Followings are the score of push and pop operation on DELL OptiPlex 7050 with Windows 10, Core i7-7700 3.6GHz CPU, 16GB
memory, NTFS on HDD (not SSD).

In single thread, push - migration - pop sequential operation for 1kB binary item:

| Operation | Call | Time | Time/Call |
|:----------|------:|---------:|----------:|
| PUSH | 2,781 | 10,002ms | 3.597ms |
| POP | 2,781 | 6,114ms | 2.198ms |
| MIGRATION | 2,782 | 52ms | 0.019ms |

## Internal Implementation

### double-stack queue

Quebic is based on double-stack queue.

![double-stack queue](doc/double-stack_queue.png)
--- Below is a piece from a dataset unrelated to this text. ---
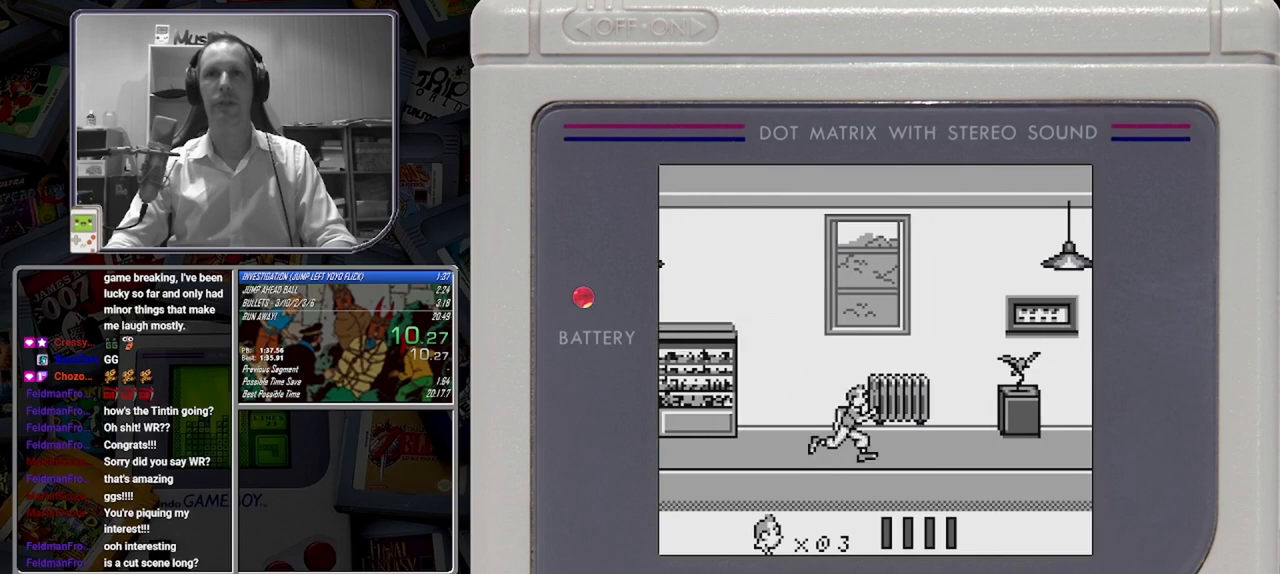
{"buttons": ["B"], "button_events": []}
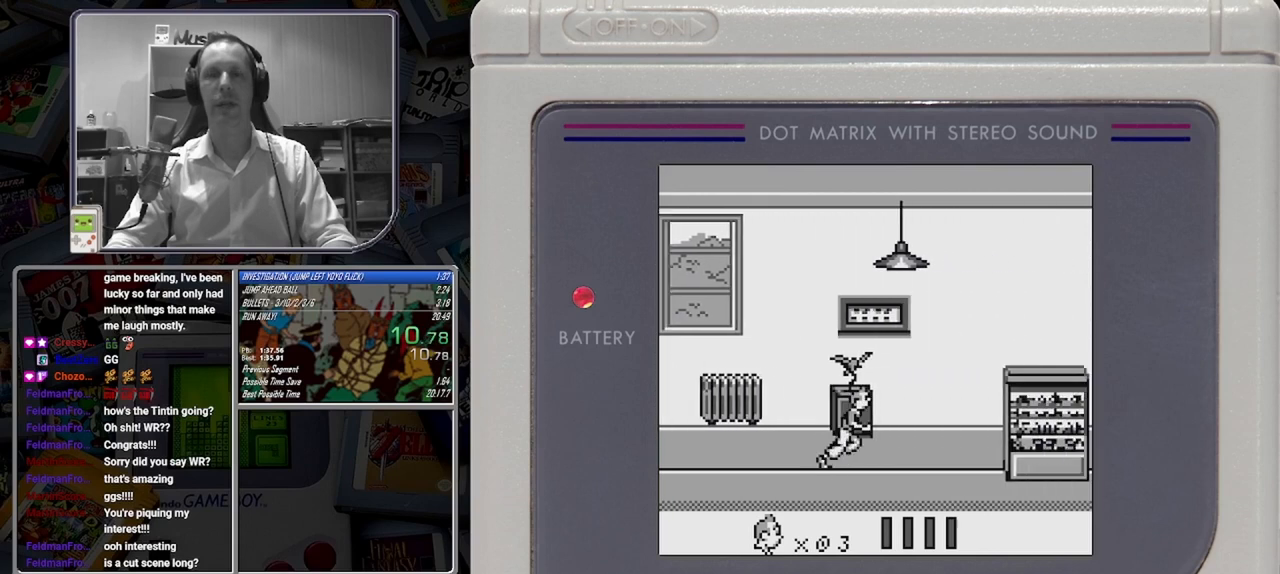
{"buttons": ["B"], "button_events": [[167, "DPAD_UP", "down"], [292, "DPAD_UP", "up"]]}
When one client pushes an element to the queue, it will be pushed into stack-1 that works as journal. After that, if
stack-2 is empty when the other client pops from the queue, the queue first pops all elements from stack-1 and pushes
them to stack-2. So the queue behaves as FIFO.

### reliability

The basic behaviour of Quebic is the same as the primitive transaction. It always rewrites the link pointer to the data
entity after writing it. Therefore, if the system goes down while writing data entity, useless space will remain in the
file but existing data is not damaged. However, unfortunately the system goes down while updating several bytes in the 8
bytes link pointer, the sequence of enqueued data in the file may be destroyed. It is able to detect such "broken link
pointer" situation because the data header linked by pointer begins with fixed magic number.

This is very rarely situation (in fact I have never encountered) but you should not store the persistent data entities
but intermediate one that can be rebuilt by rerun in this queue.